Как-то я прочел ему подробный конспект задуманной мною книги о нем. Ценский, тогда уже с изрядной глушиной, слушал, склонив голову набок и наставив более слухменое ухо. Мы с ним только успели обсудить мой конспект, как вошел Николай Иванович Замошкин. Сообщив гостю, чем мы тут только что занимались, Ценский с радостью ребенка, которому подарили давно желанную игрушку, сказал:
– А Николай Михайлович меня и как художника разбирает!
Я задал ему однажды вопрос, чье влияние он на себе испытывал. Ценский ответил, что он больше всех других писателей любит Лермонтова, Гоголя (он произносил почти – Хохоля) и Пушкина, – особенно первых двух, но что влиять на него никто никогда не влиял, даже на первых порах, что он вполне самобытен. Спорить с ним я, конечно» не стал, но уже тогда мне было ясно, что он заблуждается. На пустом, голом месте цветы искусства не произрастают. Даже гениев первое время подпирают одаренные предшественники. Что же касается самого Ценского, то как он ни умалял Чехова («У Чехова все интеллигенты говорят одним и тем же, и притом книжным языком – возьмите хотя бы “Дуэль”», – уверял меня он), именно в этом настойчивом умалении проскальзывала зависть ученика, который не стяжал славы учителя. В таких рассказах Сергеева-Ценского, как «Погост», «Дифтерит», «Бред», – чеховская атмосфера, чеховская обстановка, чеховские герои; и в авторской и в прямой речи звучат чеховские нотки. Гораздо существеннее то, что в своем импрессионизме Сергеев-Ценский шел по стопам Чехова. Пейзаж Ценского при всем его новаторстве стал возможен только после «Степи», «Ведьмы», «Волка», «Счастья», «Святою ночью», «Архиерея», «В овраге». Дорога Ценскому была проторена Чеховым.
Гоголевское влияние на Сергеева-Ценского неоспоримо. Влияние это осуществлялось не только потайно, но и явно. Откроем «Медвежонка»: «Сибирь – большая; – едешь-едешь по ней – день, два, неделю, полмесяца, без передышки, без остановки, – фу, ты, пропасть! такая уйма земли и вся пустая. Вылезет откуда-то из лесу десяток баб с жареными поросятами в деревянных мисках, посмотрит на поезд спокойный обросший человек в красной фуражке, просвистит, как везде, кондуктор, соберет третий звонок пассажиров, разбежавшихся за кипятком, – и тронулись дальше, и опять пустые леса с обгорелым желтым ельником около линии, потом опять станции, бабы с поросятами, человек в красной фуражке, кипяток, – и никак нельзя запомнить архитектуры этих маленьких станций на пустырях, – так они какие-то неуловимые: постройка, и только».

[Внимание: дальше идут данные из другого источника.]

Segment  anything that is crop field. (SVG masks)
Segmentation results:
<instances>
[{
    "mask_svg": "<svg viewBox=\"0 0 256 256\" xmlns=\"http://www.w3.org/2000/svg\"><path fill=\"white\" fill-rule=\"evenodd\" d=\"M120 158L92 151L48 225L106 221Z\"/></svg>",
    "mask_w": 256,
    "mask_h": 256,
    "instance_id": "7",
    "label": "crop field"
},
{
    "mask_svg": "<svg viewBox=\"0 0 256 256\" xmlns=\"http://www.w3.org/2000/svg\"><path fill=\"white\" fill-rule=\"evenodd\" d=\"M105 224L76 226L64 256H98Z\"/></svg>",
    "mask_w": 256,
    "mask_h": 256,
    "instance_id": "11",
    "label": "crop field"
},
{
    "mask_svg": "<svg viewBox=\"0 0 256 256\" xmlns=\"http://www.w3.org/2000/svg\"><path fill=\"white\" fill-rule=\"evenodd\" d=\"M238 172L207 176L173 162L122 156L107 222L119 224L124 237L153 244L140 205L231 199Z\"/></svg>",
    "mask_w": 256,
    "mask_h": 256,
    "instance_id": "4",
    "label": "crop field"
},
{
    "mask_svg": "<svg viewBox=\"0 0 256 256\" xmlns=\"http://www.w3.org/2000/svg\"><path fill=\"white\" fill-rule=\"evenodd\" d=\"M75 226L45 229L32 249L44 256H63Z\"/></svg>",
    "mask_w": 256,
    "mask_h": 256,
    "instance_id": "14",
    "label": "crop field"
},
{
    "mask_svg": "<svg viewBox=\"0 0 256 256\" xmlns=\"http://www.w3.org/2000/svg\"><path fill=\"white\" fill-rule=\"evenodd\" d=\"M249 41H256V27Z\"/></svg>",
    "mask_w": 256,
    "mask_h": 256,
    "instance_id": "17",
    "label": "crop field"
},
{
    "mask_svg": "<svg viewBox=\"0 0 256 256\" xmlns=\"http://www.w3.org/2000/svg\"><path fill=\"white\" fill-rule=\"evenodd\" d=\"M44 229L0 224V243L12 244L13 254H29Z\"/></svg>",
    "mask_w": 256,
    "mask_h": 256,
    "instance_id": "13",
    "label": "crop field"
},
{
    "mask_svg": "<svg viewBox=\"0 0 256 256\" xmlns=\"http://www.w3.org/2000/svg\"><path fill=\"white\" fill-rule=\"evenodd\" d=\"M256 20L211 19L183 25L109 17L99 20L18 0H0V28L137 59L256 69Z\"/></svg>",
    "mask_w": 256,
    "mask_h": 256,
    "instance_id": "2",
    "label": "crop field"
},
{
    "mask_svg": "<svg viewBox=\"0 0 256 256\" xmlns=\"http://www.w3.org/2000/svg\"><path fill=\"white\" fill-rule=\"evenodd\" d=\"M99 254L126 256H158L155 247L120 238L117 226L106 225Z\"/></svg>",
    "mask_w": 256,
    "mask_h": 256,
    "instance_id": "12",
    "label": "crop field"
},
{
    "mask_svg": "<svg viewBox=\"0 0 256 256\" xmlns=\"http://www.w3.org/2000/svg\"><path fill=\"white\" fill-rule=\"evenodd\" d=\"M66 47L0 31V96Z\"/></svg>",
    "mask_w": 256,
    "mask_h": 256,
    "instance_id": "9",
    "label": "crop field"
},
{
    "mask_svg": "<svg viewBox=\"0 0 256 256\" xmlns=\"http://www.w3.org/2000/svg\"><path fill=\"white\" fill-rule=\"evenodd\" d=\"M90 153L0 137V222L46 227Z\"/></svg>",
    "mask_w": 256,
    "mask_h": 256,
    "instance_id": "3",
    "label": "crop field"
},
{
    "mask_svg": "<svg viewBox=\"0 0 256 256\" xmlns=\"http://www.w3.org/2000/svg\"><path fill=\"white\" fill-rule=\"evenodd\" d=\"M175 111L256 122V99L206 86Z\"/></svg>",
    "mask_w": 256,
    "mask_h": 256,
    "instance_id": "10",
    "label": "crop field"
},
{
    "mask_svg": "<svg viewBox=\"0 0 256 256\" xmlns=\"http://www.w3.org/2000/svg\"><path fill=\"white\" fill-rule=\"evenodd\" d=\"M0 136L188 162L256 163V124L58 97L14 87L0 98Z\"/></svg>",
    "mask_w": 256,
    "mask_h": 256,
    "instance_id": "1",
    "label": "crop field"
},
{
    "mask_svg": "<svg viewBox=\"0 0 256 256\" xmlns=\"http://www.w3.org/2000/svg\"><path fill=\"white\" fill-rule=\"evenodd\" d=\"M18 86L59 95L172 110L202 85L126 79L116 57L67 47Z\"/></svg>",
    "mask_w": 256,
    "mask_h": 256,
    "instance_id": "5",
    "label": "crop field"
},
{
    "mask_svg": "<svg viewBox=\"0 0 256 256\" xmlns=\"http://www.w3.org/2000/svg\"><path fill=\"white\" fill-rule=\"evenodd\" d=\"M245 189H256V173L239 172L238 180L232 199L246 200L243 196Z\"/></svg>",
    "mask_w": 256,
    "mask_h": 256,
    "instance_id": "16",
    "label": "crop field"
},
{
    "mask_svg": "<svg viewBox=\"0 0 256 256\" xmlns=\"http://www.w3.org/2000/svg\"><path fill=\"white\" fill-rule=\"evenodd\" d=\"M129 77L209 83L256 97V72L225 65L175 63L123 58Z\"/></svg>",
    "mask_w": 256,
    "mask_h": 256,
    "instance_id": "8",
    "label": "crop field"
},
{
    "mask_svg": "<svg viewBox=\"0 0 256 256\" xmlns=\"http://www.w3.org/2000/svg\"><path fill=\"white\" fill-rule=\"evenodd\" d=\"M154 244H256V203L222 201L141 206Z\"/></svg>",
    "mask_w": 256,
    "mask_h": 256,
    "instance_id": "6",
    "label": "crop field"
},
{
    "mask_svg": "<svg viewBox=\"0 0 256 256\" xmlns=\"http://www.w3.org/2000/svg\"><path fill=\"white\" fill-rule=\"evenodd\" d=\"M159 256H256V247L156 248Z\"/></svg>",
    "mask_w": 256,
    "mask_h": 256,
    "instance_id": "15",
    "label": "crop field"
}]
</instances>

Когда человеку беспрерывно кадят, у него кружится голова от запаха ладана, и он перестает разбирать, что у него и впрямь хорошо, а что худосочно, незрело. Так случилось с Горьким. Когда же вокруг человека не утихают глумленье и брань, нужно обладать очень трезвым умом, чтобы наперекор глумящим и поносящим не впасть в самовосхваление (люди не хвалят, так дай же я сам себя похвалю), не заболеть гипертрофией собственного «я». Действие равно противодействию. Если человека недооценивают, принижают, умаляют, бранят незаслуженно, у него вырабатывается самозащитный рефлекс – самоутверждение, с годами переходящее в самоупоение. Человека, которого за все подряд ругают, в конце концов ожидает та же участь, что и человека, которого за все подряд превозносят: он перестает отличать сильные свои стороны от слабых, перестает отдавать Себе отчет, что ему удалось и что не в его средствах. Ценским именно этот недуг и овладел. В пору моего с ним знакомства названный недуг проявлялся у него обычно в форме обезоруживающе наивной.